WHAT TO PRODUCE | List every line in the records below that contains the word "value", copying each such line in full.

INFORMATION SHOWN section start

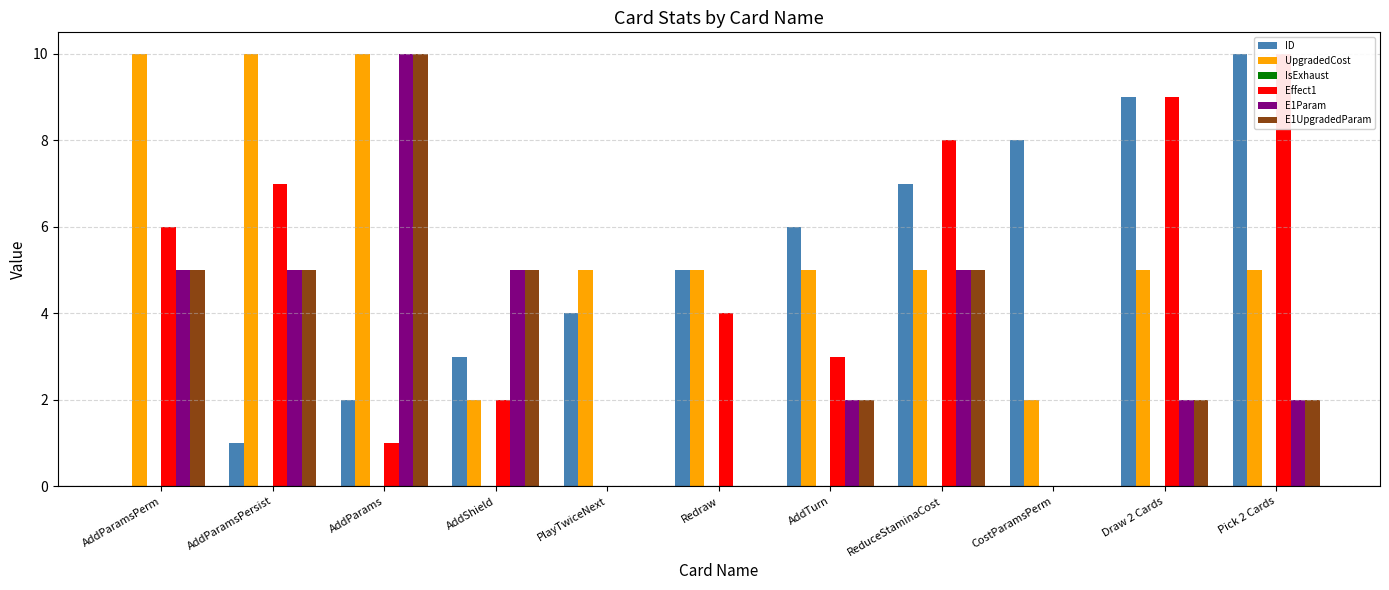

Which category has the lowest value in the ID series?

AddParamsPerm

INFORMATION SHOWN section end
INFORMATION SHOWN section start

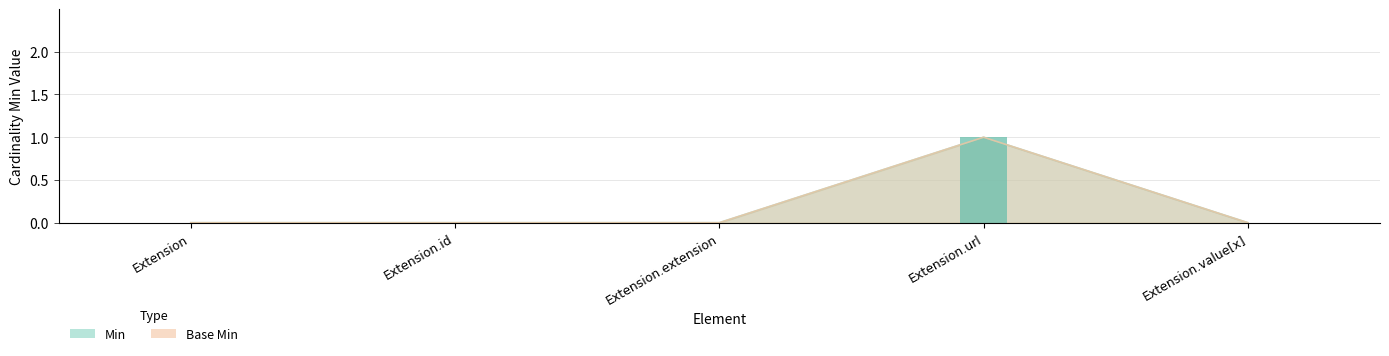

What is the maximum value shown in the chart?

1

INFORMATION SHOWN section end
INFORMATION SHOWN section start

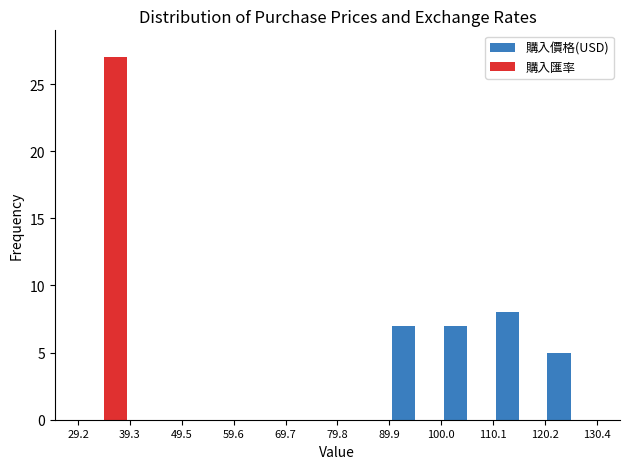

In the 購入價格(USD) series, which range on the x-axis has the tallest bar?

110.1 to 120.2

INFORMATION SHOWN section end

TASK ANSWER |
Which category has the lowest value in the ID series?
What is the maximum value shown in the chart?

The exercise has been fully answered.